Historically, food quality NIR analysis has relied on classical chemometric approaches such as principal component analysis (PCA) and partial least squares (PLS) regression. These methods remain dominant because they are interpretable and well established in regulated laboratory environments. However, food matrices are often highly variable, nonlinear, and influenced by environmental factors such as moisture, temperature, particle size and seasonal composition changes. By integrating AI here, machine learning models can analyze and document the more complex relationships between spectra and food properties.
“AI will make NIR interpretation more robust, automated, and transferable,” said Tan. “I expect stronger models for nonlinear food matrices, better calibration transfer across instruments, automated outlier detection, fusion of NIR with Raman, hyperspectral imaging, and electronic nose data, and real-time decision support for process control.”
Conventional NIR calibration models often degrade when transferred between instruments, facilities or crop seasons. AI-assisted calibration methods can help compensate for spectral drift, instrument variability and matrix heterogeneity by continuously retraining models using larger and more dynamic datasets.
Food fraud and authenticity testing is another area where AI can substantially expand NIR’s capabilities. While traditional compositional measurements such as moisture or protein are straightforward, identifying subtle adulteration patterns is much harder. Machine-learning classification models could be trained to distinguish geographic origin, species substitution, adulteration and processing history in products such as olive oil, honey, spices, coffee, seafood and meat. These deep-learning approaches may improve the ability to detect spectral signatures too subtle for current conventional chemometric methods.
Of course, the expansion of AI in NIR analysis raises known concerns for laboratory professionals. One major issue is interpretability. Classical chemometric methods are generally easier to audit and validate than deep-learning systems. Regulators and ISO-accredited laboratories may be reluctant to rely on “black box” algorithms that cannot easily explain why a sample was classified in a particular way. Overfitting, biased training datasets, and inadequate external validation are also risks.

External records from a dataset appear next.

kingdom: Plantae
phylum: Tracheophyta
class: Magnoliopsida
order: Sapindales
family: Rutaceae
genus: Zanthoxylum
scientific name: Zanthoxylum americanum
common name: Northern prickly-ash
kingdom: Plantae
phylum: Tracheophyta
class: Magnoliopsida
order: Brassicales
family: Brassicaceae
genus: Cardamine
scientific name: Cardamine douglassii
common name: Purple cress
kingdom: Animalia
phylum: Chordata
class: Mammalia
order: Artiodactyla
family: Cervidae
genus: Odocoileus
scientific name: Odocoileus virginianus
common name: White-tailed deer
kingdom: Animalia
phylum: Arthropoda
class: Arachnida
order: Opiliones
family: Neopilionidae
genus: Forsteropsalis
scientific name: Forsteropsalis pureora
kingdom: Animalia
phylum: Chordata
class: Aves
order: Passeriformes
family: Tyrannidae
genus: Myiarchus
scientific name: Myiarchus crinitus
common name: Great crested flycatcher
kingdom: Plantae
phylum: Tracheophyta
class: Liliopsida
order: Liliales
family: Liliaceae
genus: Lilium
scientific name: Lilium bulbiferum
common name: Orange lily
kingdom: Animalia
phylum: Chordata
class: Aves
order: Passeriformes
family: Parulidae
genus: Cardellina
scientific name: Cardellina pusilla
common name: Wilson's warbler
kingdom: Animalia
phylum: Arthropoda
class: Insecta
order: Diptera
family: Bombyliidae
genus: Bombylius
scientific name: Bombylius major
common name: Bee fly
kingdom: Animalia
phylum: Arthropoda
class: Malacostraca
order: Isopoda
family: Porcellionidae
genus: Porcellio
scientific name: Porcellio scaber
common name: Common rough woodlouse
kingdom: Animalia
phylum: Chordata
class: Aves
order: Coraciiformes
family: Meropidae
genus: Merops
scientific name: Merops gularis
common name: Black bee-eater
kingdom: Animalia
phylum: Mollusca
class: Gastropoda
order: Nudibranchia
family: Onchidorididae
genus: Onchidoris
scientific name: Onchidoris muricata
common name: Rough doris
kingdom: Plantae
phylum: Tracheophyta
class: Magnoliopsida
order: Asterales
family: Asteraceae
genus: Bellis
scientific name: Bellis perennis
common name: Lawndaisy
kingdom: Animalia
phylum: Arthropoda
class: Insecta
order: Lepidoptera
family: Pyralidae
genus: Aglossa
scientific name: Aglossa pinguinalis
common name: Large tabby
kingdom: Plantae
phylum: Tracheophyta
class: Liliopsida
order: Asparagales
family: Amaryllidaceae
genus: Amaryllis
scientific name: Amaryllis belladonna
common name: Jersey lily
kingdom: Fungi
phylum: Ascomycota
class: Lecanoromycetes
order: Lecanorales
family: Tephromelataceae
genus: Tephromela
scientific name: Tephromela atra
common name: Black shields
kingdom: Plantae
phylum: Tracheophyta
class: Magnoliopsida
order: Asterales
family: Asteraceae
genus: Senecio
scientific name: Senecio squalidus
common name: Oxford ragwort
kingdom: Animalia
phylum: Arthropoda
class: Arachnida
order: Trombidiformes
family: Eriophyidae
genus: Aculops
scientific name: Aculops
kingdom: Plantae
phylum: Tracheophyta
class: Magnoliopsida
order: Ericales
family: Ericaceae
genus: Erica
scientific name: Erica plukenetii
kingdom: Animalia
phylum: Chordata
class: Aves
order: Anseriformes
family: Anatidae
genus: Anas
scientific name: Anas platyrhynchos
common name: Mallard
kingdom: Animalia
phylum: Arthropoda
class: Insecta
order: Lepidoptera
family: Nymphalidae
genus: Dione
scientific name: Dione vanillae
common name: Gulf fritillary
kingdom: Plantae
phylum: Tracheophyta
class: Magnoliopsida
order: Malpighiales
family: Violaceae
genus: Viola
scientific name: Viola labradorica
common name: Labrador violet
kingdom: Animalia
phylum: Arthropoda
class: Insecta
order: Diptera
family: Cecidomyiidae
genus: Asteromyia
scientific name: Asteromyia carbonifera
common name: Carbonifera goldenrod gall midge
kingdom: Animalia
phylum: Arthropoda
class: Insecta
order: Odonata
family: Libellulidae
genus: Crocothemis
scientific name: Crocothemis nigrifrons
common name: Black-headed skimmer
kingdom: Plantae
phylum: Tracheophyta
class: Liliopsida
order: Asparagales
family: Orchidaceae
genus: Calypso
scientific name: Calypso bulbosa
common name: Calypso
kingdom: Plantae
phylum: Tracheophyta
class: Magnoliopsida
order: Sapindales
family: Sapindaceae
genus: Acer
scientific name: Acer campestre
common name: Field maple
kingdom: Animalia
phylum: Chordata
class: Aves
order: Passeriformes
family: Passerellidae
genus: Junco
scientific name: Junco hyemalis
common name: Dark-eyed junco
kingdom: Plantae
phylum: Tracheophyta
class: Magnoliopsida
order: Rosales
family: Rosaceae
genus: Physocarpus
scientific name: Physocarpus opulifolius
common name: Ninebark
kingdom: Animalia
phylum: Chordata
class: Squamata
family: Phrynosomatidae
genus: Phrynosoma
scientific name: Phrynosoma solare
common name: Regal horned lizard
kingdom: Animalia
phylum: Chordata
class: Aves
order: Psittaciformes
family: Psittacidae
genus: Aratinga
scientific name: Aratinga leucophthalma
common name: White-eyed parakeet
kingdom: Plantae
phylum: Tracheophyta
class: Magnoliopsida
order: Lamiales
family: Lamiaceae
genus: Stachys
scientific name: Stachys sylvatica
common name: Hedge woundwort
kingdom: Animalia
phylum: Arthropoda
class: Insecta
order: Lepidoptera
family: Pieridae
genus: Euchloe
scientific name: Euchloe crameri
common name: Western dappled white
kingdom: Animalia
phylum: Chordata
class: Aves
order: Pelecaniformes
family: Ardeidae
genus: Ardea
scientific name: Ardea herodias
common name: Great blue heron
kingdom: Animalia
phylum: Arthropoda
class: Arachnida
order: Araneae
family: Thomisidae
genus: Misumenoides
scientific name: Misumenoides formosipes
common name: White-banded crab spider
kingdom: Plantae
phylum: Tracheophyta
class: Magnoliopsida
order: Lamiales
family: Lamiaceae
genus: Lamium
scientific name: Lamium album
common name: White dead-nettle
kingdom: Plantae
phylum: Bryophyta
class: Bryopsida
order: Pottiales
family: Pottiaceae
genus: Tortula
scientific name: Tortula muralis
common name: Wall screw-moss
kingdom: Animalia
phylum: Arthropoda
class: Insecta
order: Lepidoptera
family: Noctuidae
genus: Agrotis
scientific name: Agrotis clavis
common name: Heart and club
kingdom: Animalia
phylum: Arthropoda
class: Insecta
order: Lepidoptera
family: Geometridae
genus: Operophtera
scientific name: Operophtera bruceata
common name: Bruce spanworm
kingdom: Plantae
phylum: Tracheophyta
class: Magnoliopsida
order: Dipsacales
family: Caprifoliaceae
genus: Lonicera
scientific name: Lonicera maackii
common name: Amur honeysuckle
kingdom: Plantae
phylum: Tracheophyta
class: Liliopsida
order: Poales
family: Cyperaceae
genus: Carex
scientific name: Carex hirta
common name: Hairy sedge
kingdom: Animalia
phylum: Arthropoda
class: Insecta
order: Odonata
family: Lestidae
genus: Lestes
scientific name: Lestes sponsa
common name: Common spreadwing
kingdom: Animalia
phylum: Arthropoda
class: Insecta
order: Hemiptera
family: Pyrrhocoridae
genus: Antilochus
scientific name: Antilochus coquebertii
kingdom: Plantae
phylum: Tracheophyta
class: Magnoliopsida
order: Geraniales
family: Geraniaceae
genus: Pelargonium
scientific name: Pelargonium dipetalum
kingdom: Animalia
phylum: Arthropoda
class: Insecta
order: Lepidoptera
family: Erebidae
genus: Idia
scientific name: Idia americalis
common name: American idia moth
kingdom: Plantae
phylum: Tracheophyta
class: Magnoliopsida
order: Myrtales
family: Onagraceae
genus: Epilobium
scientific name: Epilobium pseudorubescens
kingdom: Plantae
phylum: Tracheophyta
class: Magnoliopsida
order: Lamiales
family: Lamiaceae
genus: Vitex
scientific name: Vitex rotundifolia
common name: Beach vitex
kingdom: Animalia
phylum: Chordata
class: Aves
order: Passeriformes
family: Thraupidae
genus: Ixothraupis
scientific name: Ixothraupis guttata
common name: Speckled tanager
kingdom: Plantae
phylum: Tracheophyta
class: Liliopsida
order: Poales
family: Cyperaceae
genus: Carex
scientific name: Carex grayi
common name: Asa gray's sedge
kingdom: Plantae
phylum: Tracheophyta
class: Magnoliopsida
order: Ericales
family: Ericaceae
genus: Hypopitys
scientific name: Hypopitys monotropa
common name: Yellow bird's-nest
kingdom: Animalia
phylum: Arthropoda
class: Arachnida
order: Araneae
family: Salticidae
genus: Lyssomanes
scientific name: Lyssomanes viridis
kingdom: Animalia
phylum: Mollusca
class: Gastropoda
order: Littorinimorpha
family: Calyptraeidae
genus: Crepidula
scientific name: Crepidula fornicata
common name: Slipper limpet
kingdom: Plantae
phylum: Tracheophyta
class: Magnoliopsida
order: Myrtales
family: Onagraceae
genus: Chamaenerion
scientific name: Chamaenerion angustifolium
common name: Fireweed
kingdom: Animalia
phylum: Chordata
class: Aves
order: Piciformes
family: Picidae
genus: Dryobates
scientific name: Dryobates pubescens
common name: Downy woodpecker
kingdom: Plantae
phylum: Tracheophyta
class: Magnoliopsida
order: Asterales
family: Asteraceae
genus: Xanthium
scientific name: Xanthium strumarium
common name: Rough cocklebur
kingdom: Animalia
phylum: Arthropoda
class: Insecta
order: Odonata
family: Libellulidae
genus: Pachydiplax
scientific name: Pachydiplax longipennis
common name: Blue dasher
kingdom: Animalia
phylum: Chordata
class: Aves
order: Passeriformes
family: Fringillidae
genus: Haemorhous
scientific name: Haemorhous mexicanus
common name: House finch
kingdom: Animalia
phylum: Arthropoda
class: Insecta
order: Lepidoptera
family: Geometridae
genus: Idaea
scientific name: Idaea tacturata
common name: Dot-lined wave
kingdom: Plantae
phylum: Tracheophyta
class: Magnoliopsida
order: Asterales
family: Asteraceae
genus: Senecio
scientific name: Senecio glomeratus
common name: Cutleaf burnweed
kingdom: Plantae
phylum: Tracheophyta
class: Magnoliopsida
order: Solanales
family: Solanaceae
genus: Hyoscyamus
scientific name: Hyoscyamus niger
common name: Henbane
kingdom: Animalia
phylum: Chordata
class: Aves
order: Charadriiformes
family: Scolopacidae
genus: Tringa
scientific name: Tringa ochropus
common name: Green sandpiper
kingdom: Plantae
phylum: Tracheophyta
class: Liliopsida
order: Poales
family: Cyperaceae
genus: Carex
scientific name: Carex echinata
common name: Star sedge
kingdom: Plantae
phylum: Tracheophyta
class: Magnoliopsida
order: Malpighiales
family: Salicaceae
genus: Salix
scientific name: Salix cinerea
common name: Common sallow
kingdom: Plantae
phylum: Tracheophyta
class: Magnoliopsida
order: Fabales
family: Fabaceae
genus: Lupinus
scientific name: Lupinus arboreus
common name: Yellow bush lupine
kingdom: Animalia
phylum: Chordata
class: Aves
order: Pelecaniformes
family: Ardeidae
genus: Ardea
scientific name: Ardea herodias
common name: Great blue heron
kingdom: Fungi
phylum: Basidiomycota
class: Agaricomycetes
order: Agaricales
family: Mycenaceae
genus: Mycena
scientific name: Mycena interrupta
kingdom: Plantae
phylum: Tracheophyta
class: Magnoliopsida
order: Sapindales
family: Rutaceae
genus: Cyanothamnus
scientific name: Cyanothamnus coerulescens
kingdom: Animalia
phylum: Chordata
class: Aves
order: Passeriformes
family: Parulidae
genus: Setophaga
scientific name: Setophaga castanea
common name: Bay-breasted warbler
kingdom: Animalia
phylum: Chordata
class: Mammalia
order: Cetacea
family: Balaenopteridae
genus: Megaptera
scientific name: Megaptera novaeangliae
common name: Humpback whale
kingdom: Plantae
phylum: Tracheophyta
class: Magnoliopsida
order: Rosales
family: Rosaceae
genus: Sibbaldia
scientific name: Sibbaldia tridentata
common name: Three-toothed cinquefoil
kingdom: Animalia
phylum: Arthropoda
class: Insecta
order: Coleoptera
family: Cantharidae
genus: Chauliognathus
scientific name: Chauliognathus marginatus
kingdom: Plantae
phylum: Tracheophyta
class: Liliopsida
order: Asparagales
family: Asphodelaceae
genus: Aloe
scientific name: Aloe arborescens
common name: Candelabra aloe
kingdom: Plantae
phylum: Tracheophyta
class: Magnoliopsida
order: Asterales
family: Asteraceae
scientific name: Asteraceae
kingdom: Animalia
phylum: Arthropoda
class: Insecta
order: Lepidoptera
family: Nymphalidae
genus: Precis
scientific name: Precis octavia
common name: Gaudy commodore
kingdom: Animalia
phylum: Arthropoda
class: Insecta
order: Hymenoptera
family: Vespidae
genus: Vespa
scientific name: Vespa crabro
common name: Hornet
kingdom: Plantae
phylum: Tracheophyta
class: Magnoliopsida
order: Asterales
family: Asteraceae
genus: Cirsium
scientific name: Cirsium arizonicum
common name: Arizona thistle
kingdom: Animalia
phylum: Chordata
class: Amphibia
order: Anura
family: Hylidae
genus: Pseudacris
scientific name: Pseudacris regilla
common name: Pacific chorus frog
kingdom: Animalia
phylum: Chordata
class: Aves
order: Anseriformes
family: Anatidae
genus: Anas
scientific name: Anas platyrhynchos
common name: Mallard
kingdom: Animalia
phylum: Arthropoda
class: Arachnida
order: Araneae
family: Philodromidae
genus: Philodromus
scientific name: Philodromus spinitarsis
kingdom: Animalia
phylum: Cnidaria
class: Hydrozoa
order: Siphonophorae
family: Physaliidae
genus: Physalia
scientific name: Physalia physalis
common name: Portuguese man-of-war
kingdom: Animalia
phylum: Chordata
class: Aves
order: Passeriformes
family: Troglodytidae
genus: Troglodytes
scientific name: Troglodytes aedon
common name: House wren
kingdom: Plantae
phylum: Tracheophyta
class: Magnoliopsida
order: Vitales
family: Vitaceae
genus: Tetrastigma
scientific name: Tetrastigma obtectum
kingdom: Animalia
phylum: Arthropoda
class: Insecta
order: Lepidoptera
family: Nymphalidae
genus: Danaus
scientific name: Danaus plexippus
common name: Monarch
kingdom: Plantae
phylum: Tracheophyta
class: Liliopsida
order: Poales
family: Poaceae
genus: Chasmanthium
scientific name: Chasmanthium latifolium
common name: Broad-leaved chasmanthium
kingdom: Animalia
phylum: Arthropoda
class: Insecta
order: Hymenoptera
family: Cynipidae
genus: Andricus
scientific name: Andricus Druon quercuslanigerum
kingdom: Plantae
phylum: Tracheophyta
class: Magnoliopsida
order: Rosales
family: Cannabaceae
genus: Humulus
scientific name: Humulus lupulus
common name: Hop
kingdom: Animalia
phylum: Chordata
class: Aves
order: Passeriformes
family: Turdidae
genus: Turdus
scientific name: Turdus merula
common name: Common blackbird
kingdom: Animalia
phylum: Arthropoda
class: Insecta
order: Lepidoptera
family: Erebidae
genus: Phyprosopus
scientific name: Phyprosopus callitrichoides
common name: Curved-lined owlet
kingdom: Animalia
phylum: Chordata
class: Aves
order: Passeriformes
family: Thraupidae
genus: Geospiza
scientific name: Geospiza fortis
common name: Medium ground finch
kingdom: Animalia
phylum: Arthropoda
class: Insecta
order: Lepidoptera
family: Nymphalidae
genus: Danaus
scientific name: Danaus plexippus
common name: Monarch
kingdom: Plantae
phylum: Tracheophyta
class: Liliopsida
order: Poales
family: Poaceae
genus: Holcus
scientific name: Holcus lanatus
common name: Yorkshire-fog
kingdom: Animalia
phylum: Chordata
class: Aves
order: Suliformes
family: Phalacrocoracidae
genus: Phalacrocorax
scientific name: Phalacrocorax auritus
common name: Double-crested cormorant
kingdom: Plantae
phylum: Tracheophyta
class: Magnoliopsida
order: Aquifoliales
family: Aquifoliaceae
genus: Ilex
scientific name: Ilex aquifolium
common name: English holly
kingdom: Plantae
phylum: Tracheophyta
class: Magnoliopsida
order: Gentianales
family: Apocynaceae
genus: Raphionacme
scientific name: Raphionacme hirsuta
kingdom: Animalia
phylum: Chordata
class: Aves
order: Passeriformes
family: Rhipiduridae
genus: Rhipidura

“The key will be explainable and validated AI, because food companies need models that are not only accurate but also trustworthy and regulatory defensible,” said Tan.
As a result, in the near future at least, most laboratories are unlikely to replace conventional analytical methods outright. Instead, AI will likely enhance screening efficiency, calibration stability, automation and anomaly detection while confirmatory laboratory methods continue to anchor regulatory and high-risk testing workflows.
“AI is a very powerful support tool that will improve usability, automation and robustness around spectroscopy,” said Agodino. “At the same time, this does not exempt us from properly educating users on how to use these tools and providing them with a solid conceptual basis on how to build a good calibration model. AI can simplify many processes, but understanding sample variability, reference methods and proper calibration strategy will remain essential.”